Samantha Malley – Art Director

Ever find yourself snuggled up with your favorite fuzzy blanket, scooping Ben & Jerry’s ice cream straight out of the carton and thinking to yourself, “what is love?”

Scientists ranging from anthropology to neuroscience fields study this thing called love, finding that it can be equally simple and complex. But I’m sure most of us already know that. So here, I’d like to further explain what really happens.

According to Helen Fisher, an American biological anthropologist, love is broken down into three categories: lust, attraction and attachment. Each category has its own set of hormones stemming from the brain.

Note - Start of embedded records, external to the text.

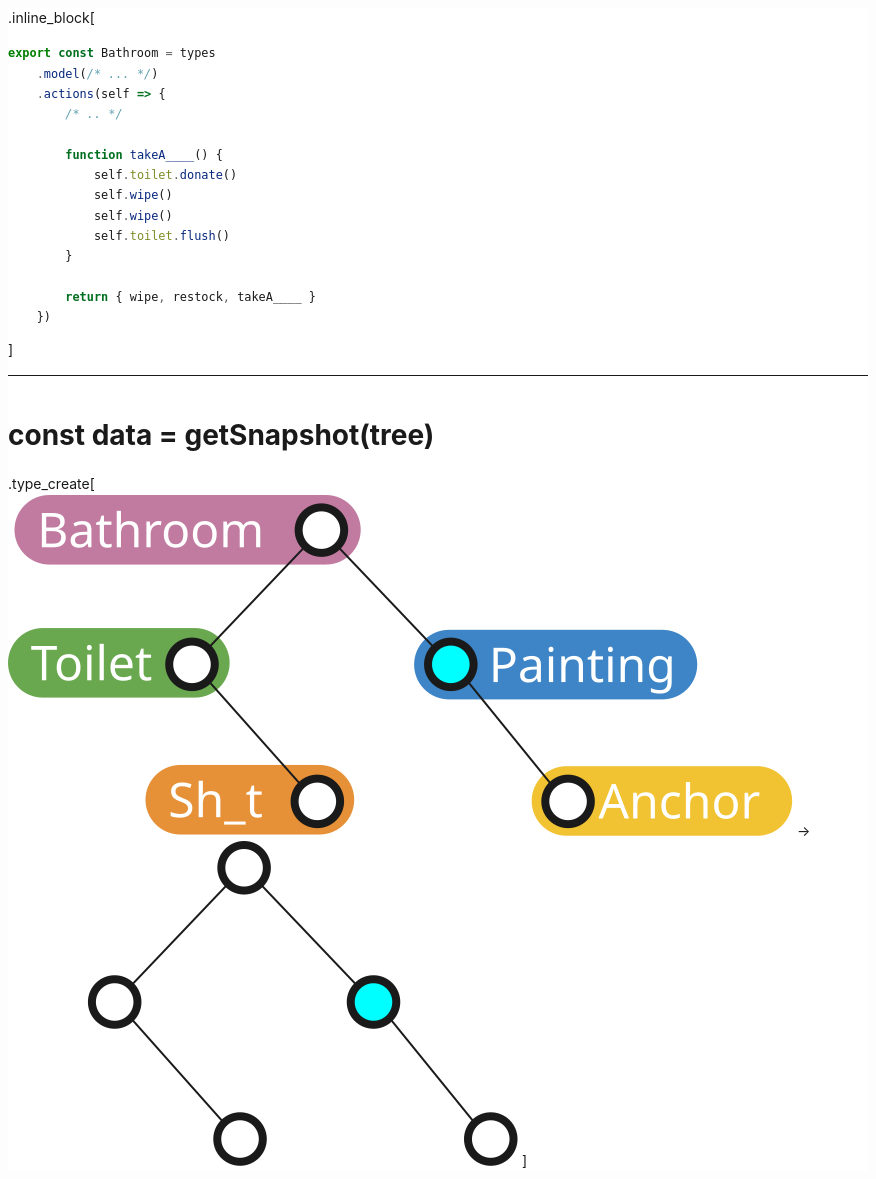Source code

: 
.inline_block[
```javascript
export const Bathroom = types
    .model(/* ... */)
    .actions(self => {
        /* .. */

        function takeA____() {
            self.toilet.donate()
            self.wipe()
            self.wipe()
            self.toilet.flush()
        }

        return { wipe, restock, takeA____ }
    })
```
]

---

# const data = getSnapshot(tree)
.type_create[
<img src="img/mst_tree_2.svg" />
&rarr;
<img src="img/json_2.svg" />
]

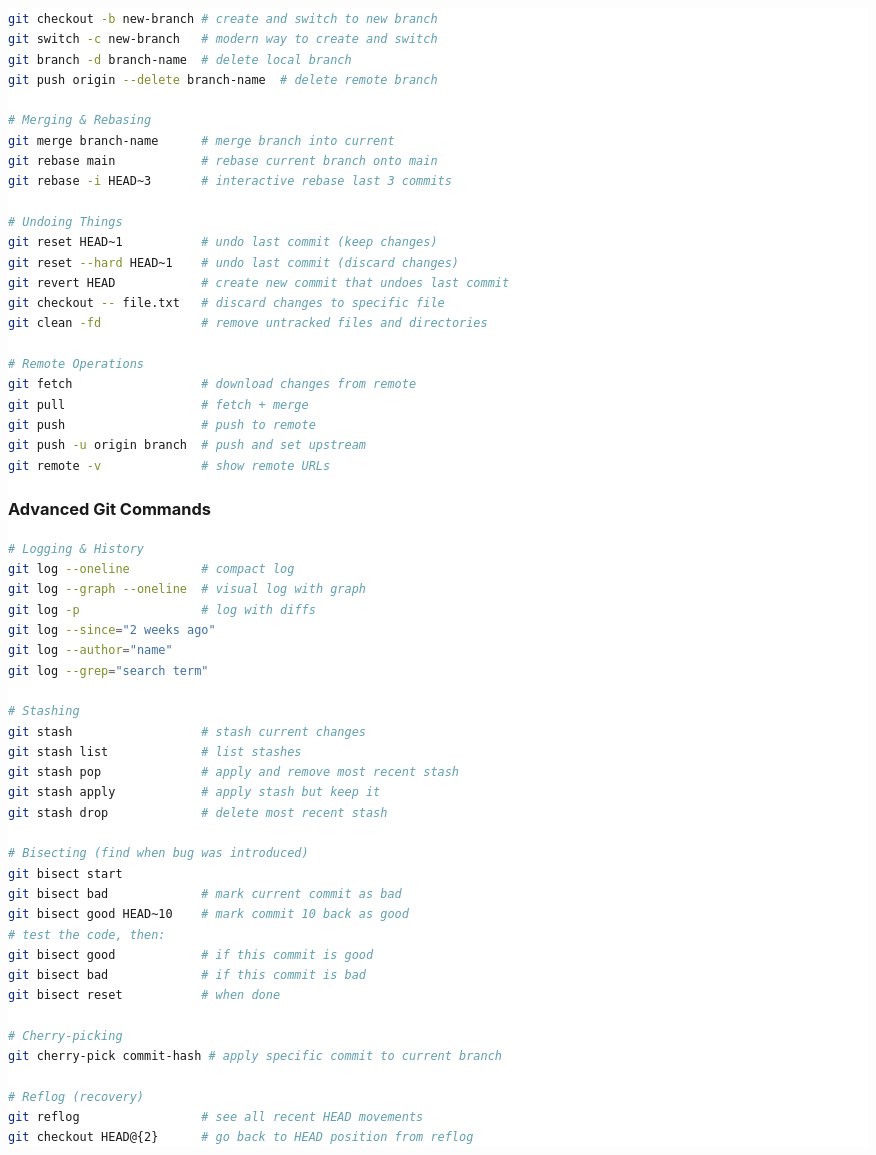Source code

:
 ```bash
git checkout -b new-branch # create and switch to new branch
git switch -c new-branch   # modern way to create and switch
git branch -d branch-name  # delete local branch
git push origin --delete branch-name  # delete remote branch

# Merging & Rebasing
git merge branch-name      # merge branch into current
git rebase main            # rebase current branch onto main
git rebase -i HEAD~3       # interactive rebase last 3 commits

# Undoing Things
git reset HEAD~1           # undo last commit (keep changes)
git reset --hard HEAD~1    # undo last commit (discard changes)
git revert HEAD            # create new commit that undoes last commit
git checkout -- file.txt   # discard changes to specific file
git clean -fd              # remove untracked files and directories

# Remote Operations
git fetch                  # download changes from remote
git pull                   # fetch + merge
git push                   # push to remote
git push -u origin branch  # push and set upstream
git remote -v              # show remote URLs
```

### Advanced Git Commands
```bash
# Logging & History
git log --oneline          # compact log
git log --graph --oneline  # visual log with graph
git log -p                 # log with diffs
git log --since="2 weeks ago"
git log --author="name"
git log --grep="search term"

# Stashing
git stash                  # stash current changes
git stash list             # list stashes
git stash pop              # apply and remove most recent stash
git stash apply            # apply stash but keep it
git stash drop             # delete most recent stash

# Bisecting (find when bug was introduced)
git bisect start
git bisect bad             # mark current commit as bad
git bisect good HEAD~10    # mark commit 10 back as good
# test the code, then:
git bisect good            # if this commit is good
git bisect bad             # if this commit is bad
git bisect reset           # when done

# Cherry-picking
git cherry-pick commit-hash # apply specific commit to current branch

# Reflog (recovery)
git reflog                 # see all recent HEAD movements
git checkout HEAD@{2}      # go back to HEAD position from reflog
```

Lust is the desire for sexual gratification run by the testosterone and estrogen hormones; it has always been a big part of our lives due to the human need to reproduce. Passing on our genes and contributing to the perpetuation of our species has been an evolutionary basis since the dawn of time. When you see somebody that makes your palms sweaty and your speech jumbled, you can thank the hypothalamus in your brain. The hypothalamus stimulates both these hormones, playing a big role in this category. And, putting all stereotypes aside, testosterone and estrogen increase sexual desire in both the male and female body.

The second category, attraction, is quite similar to lust, but one can happen without the other. Attraction involves the brain pathways designated for reward behavior which can help to explain why relationships can deviate between being exhilarating and consuming. Dopamine and norepinephrine, commonly known as the ‘feel good’ chemicals are released. However, you have to be careful here, because although these chemicals have you feeling giddy and elevated, they can lead to decreased levels in appetite and insomnia. In fact, the regions of your brain that light up when you’re feeling attraction also light up when a drug addict takes cocaine. So in a way, attraction can sometimes lead to being literally addicted to another human being.

Lastly, attachment is the category relating mostly to long-term, intimate relationships. The primary hormone that appears during this stage is called oxytocin. Oxytocin is often nicknamed the ‘cuddle hormone’ due to the fact it’s released during times of bonding. All in all, it’s simply a hormone reinforcing the positive feelings we already have towards people we love.

Though in “simple” terms it’s all up to hormones and chemicals, there isn’t a right or wrong formula for love. In fact, there are still many questions that scientists and everyday people have yet to answer.

Instead of asking all the questions, maybe it’s better to snuggle that fuzzy blanket and enjoy that Ben & Jerry’s — we get plenty of oxytocin and dopamine from these, anyway.